Passage to read:

========================================================================

As a child and a teen: What did I think?
I cannot remember much about my childhood and substances other than the fact that I come from a family that loves to party and enjoy themselves. Therefore, I never thought that the use of alcohol or “weed’” was a bad thing. This was mainly due to the fact that the adults in my life were still able to maintain a level of functionality while indulging in these substances.
“Hey Ayzha! Would you like a glass of wine?”. At the age of 15-16, I was asked this question by my older family members. I grew up in an environment where children were able to drink under the legal age as long as it was in confounds of a family member’s home. Therefore, these experiences shaped my attitudes towards substances when I was a child and an adolescent. As an adolescent, I thought that substances, like alcohol, were okay to consume as long as I was being monitored by an adult.
To High School and College and beyond
Once I got to high school, I do not remember too many substances being around. If I did attend a party full of my peers, there was normally alcohol or weed there. As far as the alcohol, I never indulged because I knew that I was under age and I knew that I was not in a comfortable environment with my family in the event that something happened to me. I did not indulge in smoking weed because I didn’t like the smell of it.
Once, I got to college, I was over drinking and partying because I was allowed to be “kinda” free at family events in these departments. I was able to be around friends that partook in substances but I never had a desire to indulge. My philosophy was “that’s not for me, but I won’t judge someone else that wants to do it.
So today and in the future, my views are pretty much the same. Therefore, I do not think that it would be difficult to work with a client that decided or decides to make a choice different from my own. I try my best to be as non-judgmental as possible when dealing with clients and it would be no different in this scenario.
Advice! Advice! Advice!
I was taught that alcohol is okay to indulge in as long as you don’t go overboard with it. However, I cannot remember a specific time when someone actually told me not to do drugs. I think it was just an unspoken understanding in my family that we understood the impact that drugs would have on our lives. Therefore, I have always understood alcohol to be something that is used in moderation and that it does not look good to over indulge in it. I have also understood that drugs are not acceptable and should never be touched. I think the freedom that my family allowed has always discouraged me from drinking a lot, if any at all. It almost feels like the thrill that I needed to understand and feel was fulfilled in my adolescence and young adulthood. I am unsure of how I will emulate this model as a counselor because it is not my job to promote or encourage drug use. I also have a better understanding of the idea that individuals may be at risk for addictive behavior based on genetics and would never want to be the root cause of such behavior. However, as a parent, I think allowing this type of freedom with my child as my family did with me will assist her in making the wisest choices when not in my presence or the presence of family.

========================================================================

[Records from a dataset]
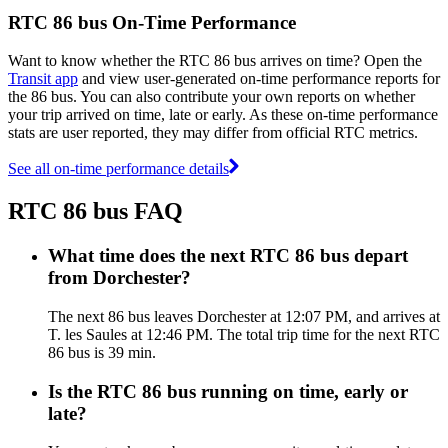
RTC 86 bus On-Time Performance
Want to know whether the RTC 86 bus arrives on time? Open the
Transit app
and view user-generated on-time performance reports for
the 86 bus. You can also contribute your own reports on whether
your trip arrived on time, late or early. As these on-time performance
stats are user reported, they may differ from official RTC metrics.
See all on-time performance details
RTC 86 bus FAQ
What time does the next RTC 86 bus depart
from Dorchester?
The next 86 bus leaves Dorchester at 12:07 PM, and arrives at
T. les Saules at 12:46 PM. The total trip time for the next RTC
86 bus is 39 min.
Is the RTC 86 bus running on time, early or
late?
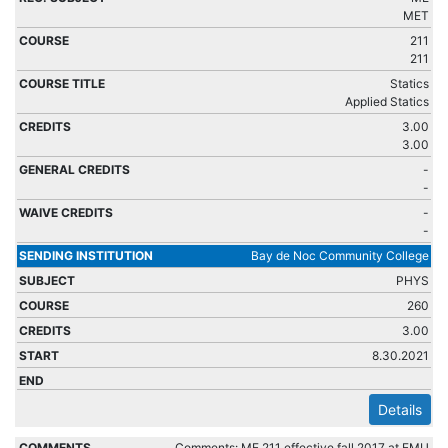
MET
211
211
Statics
Applied Statics
3.00
3.00
-
-
-
-
Bay de Noc Community College
PHYS
260
3.00
8.30.2021
Details
Comments: ME 211 effective fall 2017 at EMU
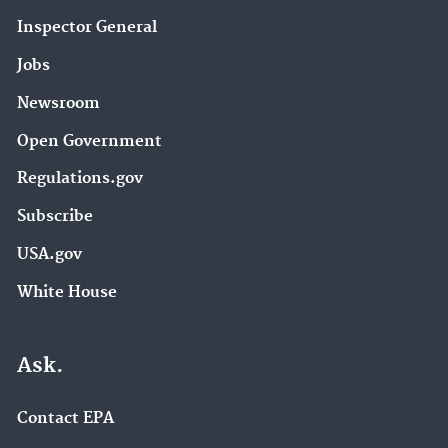
Inspector General
Jobs
Newsroom
Open Government
Regulations.gov
Subscribe
USA.gov
White House
Ask.
Contact EPA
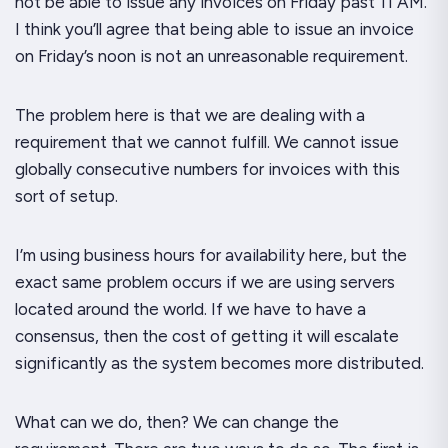
not
be able to issue any invoices on Friday past 11 AM.
I think you’ll agree that being able to issue an invoice
on Friday’s noon is not an unreasonable requirement.
The problem here is that we are dealing with a
requirement that we cannot fulfill. We
cannot
issue
globally consecutive numbers for invoices with this
sort of setup.
I’m using business hours for availability here, but the
exact
same problem occurs if we are using servers
located around the world. If we have to have a
consensus, then the cost of
getting
it will escalate
significantly as the system becomes more distributed.
What
can
we do, then? We can change the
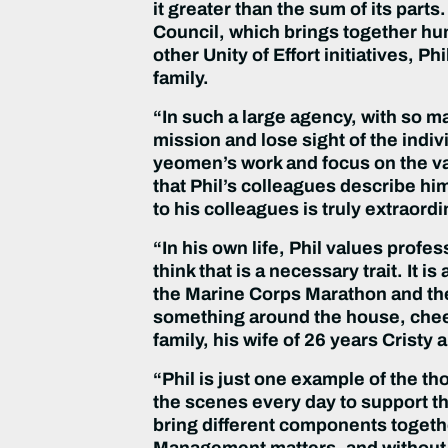
it greater than the sum of its part
Council, which brings together h
other Unity of Effort initiatives, 
family.
“In such a large agency, with so m
mission and lose sight of the indiv
yeomen’s work and focus on the val
that Phil’s colleagues describe h
to his colleagues is truly extraordi
“In his own life, Phil values profes
think that is a necessary trait. It i
the Marine Corps Marathon and the 
something around the house, cheer
family, his wife of 26 years Cristy
“Phil is just one example of the
the scenes every day to support th
bring different components togethe
Management matters, and without P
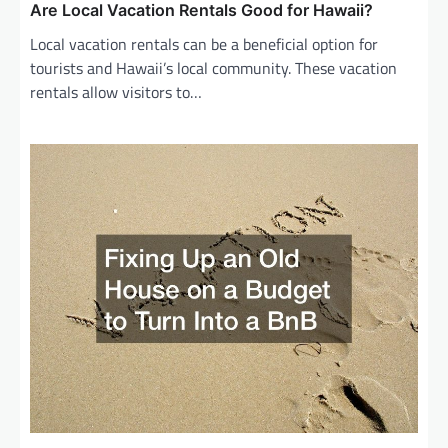
Are Local Vacation Rentals Good for Hawaii?
Local vacation rentals can be a beneficial option for
tourists and Hawaii’s local community. These vacation
rentals allow visitors to…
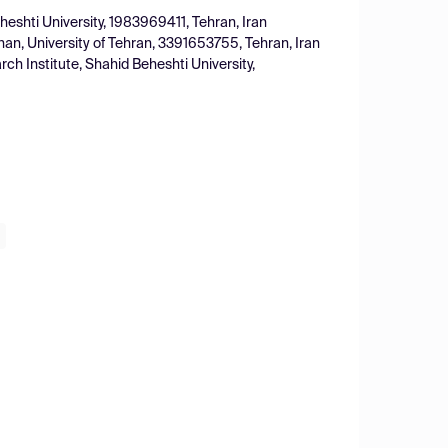
eshti University, 1983969411, Tehran, Iran
han, University of Tehran, 3391653755, Tehran, Iran
ch Institute, Shahid Beheshti University,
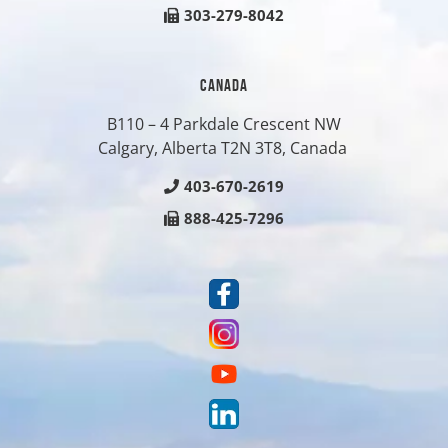
303-279-8042
CANADA
B110 – 4 Parkdale Crescent NW
Calgary, Alberta T2N 3T8, Canada
403-670-2619
888-425-7296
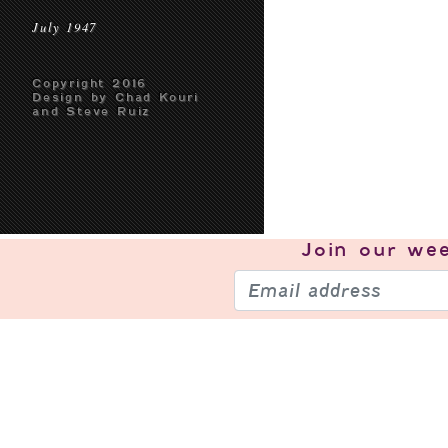
July 1947
Copyright 2016
Design by Chad Kouri
and Steve Ruiz
Join our
wee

========================================================================

Exercise: In the reflection on substance use, why did the writer not smoke weed in high school?

The answer: The writer didn't like the smell of it.